Stored entries:
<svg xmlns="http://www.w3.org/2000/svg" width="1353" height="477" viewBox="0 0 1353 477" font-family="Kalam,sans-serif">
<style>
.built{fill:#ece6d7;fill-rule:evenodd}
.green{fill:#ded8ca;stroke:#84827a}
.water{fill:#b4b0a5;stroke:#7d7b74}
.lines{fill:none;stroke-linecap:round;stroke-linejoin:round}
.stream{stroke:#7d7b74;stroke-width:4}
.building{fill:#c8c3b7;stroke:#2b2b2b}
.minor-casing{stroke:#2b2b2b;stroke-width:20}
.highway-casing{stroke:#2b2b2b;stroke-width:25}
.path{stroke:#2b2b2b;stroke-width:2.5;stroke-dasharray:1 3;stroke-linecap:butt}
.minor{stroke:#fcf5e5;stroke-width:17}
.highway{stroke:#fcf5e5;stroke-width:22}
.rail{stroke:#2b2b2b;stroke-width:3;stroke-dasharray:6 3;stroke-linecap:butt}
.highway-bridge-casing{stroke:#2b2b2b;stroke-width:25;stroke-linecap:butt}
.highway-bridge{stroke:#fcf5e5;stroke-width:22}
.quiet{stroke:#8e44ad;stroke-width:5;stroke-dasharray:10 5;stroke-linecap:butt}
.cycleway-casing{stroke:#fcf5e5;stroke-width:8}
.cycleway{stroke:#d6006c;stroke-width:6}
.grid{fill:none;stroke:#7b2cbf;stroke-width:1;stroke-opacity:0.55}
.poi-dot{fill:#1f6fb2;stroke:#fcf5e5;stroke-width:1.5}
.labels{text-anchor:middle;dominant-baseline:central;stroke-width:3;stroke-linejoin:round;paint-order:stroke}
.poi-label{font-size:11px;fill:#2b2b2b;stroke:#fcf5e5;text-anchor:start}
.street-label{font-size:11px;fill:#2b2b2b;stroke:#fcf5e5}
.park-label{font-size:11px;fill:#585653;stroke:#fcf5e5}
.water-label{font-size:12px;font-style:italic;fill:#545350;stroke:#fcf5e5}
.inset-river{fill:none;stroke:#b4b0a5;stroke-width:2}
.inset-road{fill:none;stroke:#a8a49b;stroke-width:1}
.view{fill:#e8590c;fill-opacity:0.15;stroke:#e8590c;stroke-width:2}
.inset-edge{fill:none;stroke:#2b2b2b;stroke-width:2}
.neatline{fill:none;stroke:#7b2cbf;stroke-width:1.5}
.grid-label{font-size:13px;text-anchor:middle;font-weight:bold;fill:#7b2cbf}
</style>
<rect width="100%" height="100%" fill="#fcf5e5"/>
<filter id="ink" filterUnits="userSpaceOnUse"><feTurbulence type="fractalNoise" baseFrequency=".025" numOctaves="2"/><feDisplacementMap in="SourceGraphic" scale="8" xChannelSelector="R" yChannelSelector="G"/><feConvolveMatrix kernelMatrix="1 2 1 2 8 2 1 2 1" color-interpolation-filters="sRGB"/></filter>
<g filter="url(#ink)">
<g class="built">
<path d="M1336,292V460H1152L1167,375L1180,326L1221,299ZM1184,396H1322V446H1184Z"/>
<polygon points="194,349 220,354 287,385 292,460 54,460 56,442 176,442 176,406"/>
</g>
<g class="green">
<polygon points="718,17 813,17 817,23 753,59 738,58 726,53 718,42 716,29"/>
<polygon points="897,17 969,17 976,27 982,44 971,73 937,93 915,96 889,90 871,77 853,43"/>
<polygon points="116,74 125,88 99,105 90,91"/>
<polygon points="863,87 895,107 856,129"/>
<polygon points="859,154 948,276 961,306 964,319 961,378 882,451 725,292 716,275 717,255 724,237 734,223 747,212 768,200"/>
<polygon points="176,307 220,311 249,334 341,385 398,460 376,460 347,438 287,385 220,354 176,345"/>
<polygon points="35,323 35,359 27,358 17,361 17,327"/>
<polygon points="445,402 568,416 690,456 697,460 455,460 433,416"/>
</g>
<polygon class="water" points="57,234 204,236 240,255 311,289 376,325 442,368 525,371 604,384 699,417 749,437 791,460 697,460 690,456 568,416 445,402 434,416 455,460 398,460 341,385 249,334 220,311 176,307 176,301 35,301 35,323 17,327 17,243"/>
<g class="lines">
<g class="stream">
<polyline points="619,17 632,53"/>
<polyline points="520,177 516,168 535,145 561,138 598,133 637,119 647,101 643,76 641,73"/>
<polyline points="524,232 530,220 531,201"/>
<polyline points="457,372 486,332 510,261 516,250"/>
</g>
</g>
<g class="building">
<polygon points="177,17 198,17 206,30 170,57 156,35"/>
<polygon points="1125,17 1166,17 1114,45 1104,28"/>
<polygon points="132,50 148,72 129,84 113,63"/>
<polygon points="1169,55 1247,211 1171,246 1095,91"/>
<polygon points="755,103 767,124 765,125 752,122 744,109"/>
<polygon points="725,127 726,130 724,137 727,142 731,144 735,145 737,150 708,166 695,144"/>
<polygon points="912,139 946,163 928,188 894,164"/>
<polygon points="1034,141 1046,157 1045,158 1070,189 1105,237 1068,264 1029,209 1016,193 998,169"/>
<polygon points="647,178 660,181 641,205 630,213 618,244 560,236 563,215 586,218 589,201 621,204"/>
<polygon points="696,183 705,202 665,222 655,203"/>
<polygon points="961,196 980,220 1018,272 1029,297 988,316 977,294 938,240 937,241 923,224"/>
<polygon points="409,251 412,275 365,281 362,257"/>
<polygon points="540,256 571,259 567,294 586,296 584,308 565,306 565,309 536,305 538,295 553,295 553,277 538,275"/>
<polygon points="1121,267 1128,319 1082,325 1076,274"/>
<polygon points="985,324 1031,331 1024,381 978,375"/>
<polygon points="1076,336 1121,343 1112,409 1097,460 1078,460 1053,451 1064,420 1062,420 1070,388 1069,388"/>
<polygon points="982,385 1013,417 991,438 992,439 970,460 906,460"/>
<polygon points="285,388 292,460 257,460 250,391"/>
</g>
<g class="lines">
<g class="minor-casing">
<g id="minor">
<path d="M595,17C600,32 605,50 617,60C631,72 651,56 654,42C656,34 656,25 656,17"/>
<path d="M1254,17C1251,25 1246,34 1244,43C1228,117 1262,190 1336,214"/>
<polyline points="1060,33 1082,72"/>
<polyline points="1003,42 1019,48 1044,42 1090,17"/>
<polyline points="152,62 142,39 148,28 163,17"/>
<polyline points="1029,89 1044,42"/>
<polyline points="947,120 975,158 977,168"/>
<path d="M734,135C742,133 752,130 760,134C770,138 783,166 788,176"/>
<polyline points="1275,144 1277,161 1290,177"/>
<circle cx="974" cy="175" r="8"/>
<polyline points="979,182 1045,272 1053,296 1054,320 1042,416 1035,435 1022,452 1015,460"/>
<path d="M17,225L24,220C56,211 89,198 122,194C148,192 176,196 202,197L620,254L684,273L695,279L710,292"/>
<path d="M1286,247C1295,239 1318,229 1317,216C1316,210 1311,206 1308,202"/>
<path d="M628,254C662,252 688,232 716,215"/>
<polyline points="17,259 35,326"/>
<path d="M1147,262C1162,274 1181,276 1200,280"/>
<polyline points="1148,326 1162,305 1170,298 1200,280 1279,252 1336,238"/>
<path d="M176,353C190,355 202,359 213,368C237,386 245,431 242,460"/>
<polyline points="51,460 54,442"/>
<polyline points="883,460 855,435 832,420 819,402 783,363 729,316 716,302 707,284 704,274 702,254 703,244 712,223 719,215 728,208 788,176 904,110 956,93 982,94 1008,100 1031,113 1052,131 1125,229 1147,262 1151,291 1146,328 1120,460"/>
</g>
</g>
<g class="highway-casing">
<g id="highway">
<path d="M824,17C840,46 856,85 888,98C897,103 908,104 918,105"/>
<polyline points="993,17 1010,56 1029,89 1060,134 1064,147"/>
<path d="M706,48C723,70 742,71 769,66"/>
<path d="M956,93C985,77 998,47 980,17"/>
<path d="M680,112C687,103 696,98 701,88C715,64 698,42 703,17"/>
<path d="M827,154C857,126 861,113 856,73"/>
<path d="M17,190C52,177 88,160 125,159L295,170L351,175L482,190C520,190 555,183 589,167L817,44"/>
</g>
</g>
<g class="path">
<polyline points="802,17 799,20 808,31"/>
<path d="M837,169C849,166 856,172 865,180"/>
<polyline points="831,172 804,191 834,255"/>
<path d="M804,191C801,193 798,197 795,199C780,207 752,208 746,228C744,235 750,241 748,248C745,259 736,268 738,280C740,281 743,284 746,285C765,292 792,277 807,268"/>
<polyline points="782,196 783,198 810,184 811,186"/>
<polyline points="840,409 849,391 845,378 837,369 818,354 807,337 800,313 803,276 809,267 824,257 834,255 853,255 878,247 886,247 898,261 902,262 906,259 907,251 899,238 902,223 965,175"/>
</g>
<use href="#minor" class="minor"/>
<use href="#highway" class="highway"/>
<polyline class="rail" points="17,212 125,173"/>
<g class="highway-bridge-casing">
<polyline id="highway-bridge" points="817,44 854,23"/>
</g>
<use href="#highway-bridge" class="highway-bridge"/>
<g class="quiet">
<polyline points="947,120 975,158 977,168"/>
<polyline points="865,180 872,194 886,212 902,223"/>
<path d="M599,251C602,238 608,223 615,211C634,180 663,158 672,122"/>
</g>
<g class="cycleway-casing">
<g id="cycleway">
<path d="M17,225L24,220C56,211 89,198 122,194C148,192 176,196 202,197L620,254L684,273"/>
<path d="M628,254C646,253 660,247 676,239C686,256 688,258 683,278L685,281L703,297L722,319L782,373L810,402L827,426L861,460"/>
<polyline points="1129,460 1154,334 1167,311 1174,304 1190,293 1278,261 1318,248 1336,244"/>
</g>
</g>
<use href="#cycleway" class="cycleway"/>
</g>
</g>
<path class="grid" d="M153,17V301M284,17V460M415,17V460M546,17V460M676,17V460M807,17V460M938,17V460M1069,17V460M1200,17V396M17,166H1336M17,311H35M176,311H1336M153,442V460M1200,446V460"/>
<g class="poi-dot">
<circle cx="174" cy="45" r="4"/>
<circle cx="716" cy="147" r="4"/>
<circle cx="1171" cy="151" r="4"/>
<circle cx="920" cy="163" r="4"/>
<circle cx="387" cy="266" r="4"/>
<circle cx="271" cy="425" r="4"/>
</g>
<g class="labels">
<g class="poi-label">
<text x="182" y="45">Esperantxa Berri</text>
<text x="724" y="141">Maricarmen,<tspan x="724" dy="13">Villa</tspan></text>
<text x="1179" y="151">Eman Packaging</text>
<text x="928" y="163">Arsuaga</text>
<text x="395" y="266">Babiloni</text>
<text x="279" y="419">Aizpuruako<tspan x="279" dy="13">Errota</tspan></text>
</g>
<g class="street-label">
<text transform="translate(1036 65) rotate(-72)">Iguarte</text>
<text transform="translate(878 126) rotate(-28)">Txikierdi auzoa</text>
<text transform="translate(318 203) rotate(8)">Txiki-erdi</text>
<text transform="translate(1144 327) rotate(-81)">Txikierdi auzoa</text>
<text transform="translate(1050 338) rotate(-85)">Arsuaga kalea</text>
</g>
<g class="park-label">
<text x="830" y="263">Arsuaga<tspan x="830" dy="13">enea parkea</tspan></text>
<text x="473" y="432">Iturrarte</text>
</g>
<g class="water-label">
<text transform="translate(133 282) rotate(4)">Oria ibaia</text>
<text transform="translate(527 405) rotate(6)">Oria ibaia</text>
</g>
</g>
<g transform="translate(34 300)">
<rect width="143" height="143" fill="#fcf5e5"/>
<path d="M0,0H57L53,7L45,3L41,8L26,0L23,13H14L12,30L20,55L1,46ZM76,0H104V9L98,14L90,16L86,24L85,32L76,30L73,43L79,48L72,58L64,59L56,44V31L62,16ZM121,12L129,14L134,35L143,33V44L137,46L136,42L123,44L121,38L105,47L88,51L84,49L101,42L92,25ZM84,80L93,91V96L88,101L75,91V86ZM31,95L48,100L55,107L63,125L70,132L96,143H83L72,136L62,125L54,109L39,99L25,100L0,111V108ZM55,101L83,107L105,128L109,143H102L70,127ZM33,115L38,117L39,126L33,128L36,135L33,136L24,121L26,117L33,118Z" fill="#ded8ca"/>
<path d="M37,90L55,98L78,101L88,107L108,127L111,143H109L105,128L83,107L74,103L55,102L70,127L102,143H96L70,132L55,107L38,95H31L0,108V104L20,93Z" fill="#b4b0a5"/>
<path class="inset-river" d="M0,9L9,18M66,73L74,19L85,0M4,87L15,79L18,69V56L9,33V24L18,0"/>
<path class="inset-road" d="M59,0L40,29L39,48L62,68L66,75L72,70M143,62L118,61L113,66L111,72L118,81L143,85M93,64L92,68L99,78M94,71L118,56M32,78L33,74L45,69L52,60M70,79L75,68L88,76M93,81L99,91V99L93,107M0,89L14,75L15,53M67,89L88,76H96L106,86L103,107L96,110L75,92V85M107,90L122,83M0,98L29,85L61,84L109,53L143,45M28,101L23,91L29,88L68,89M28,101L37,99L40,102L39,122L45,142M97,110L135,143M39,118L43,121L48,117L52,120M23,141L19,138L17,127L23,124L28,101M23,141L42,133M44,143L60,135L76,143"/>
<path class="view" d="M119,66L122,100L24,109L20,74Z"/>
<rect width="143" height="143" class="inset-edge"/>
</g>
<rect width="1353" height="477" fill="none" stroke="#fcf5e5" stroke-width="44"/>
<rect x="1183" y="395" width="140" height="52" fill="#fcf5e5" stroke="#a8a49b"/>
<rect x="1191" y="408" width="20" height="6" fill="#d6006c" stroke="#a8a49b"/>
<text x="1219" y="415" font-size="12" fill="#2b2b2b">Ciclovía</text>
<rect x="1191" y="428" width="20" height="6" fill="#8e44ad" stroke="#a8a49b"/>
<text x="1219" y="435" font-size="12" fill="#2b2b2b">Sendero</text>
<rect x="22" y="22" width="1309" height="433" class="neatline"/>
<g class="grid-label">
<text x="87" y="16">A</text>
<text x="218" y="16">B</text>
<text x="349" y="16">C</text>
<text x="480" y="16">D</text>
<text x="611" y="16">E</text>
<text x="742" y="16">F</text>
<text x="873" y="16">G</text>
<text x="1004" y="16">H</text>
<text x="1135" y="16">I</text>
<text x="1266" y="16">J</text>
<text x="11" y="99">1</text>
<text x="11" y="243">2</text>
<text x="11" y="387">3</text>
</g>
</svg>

◆ WHAT THIS TASK INVOLVES ◆
Locate the lines above that hold the word "filter". Show every one of them.

◆ YOUR RESPONSE ◆
<filter id="ink" filterUnits="userSpaceOnUse"><feTurbulence type="fractalNoise" baseFrequency=".025" numOctaves="2"/><feDisplacementMap in="SourceGraphic" scale="8" xChannelSelector="R" yChannelSelector="G"/><feConvolveMatrix kernelMatrix="1 2 1 2 8 2 1 2 1" color-interpolation-filters="sRGB"/></filter>
<g filter="url(#ink)">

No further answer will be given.